Autre cas intéressant : Gary Oldman. Martha De Laurentiis expliquait à The Guardian : "C'était une situation amusante. Il voulait être crédité en haut. Mais comment on peut faire ça avec Hannibal ? Les personnages sont Hannibal et Clarice. Donc au départ, on n'a pas trouvé de solution". L'acteur revient par la suite, en demandant l'opposé : ne pas être crédité, et être invisible. Lorsque son nom est officiellement annoncé par Dino De Laurentiis, Gary Oldman s'énerve, frustré que sa présence ait été révélée. Il aura néanmoins le plaisir de voir une animatronique à son image pour la scène de dîner final (coût : 70 000 dollars).

 

Photo Julianne Moore, Ray LiottaJulianne Moore, l'élue

 

scott à la rescousse

L'arrivée de Ridley Scott a été plus douce. Dino De Laurentiis avait failli travailler avec lui sur Dune, et va simplement lui rendre visite sur le plateau de Gladiator. Ils boivent un café, puis le producteur lui envoie le manuscrit du livre Hannibal. Après avoir cru que c'était le Hannibal général de l'Antiquité, Scott accepte. Avec un doute néanmoins : la fin. Ce qui tombe bien, puisque le studio a les mêmes doutes.

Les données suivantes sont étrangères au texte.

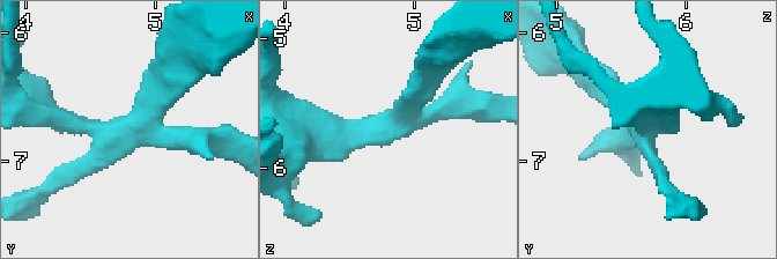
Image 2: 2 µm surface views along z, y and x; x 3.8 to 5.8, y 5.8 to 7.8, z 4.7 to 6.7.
look(em, xy, step 8, borders, (4.86, 6.76, 5.66))
need the tissue

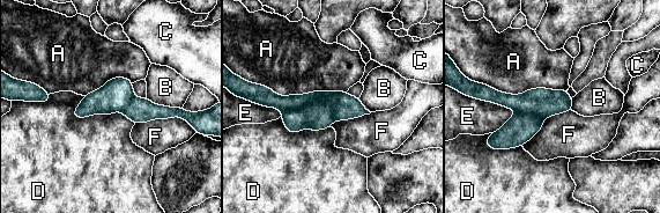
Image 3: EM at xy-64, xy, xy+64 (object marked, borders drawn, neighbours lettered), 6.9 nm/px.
cut(image 3, (317, 115))
A, B, C, D, E and F are other cells; border along (282, 112), (323, 100), (335, 119) in image 3; two neurons meet here

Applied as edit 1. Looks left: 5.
look(overview)

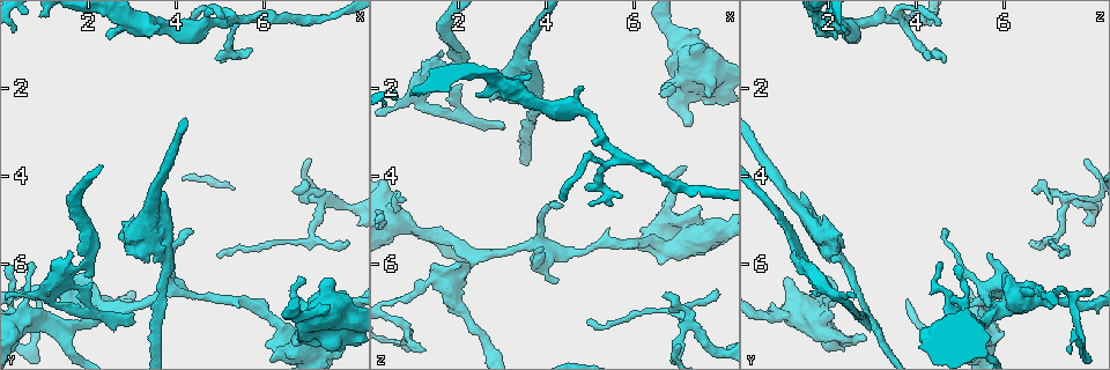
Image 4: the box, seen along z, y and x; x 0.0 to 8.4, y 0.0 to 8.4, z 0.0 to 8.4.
look(3d, 4 µm, (4.95, 5.75, 7.30))
an open end

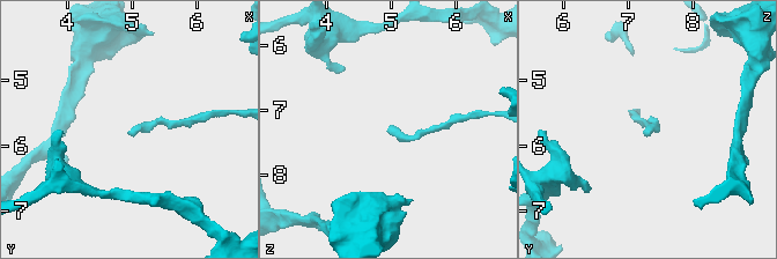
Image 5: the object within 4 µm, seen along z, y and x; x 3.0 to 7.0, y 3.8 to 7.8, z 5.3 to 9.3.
look(em, planes, tint, (4.90, 5.75, 7.30))
need the tissue

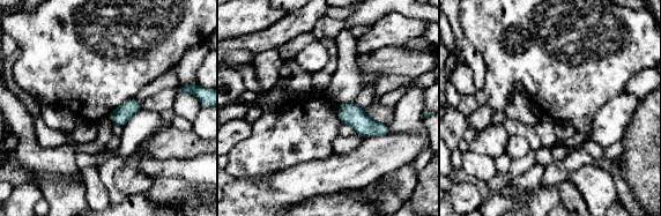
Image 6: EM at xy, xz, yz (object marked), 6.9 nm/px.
look(em, planes, borders, same)

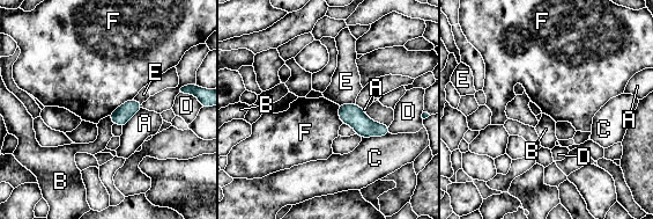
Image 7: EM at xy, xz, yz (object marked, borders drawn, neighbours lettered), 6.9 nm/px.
leave()
120 nm wide; A, B, C, D, E and F are other cells; border along (133, 97), (123, 102), (109, 115) in image 7; no lettered fragment goes on from it

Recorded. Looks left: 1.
stop(cut at image 3, rest unchecked)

Le livre de Thomas Harris se termine sur Hannibal et Clarice qui deviennent amants, et disparaissent ensemble. Ridley Scott expliquait à The Guardian : "Je ne pouvais pas accepter ce saut gigantesque pour Clarice. Pour Hannibal, oui. Je suis sûr que c'était dans sa tête depuis des années. Mais Clarice, non. Je pense que l'un des attraits de Starling pour Hannibal, c'est le fait qu'elle soit si droite. J'ai dit à Dino que j'avais très envie de parler avec Thomas Harris pour voir ce qu'on pouvait faire."

La recherche d'un nouveau scénariste doit régler ce problème. Le célèbre Steven Zaillian (La Liste de Schindler) refuse, en partie parce qu'il ne voit pas comment s'en sortir avec une suite. Le non moins célèbre David Mamet accepte, mais le résultat ne convainc personne. Ridley Scott et Dino De Laurentiis reviennent vers Zaillian, qui se dit que refuser une offre que David Mamet a acceptée était légèrement absurde. Le scénariste expliquait à The Guardian : "C'est difficile de dire non à Dino De Laurentiis une fois, et c'est presque impossible de lui dire non deux fois".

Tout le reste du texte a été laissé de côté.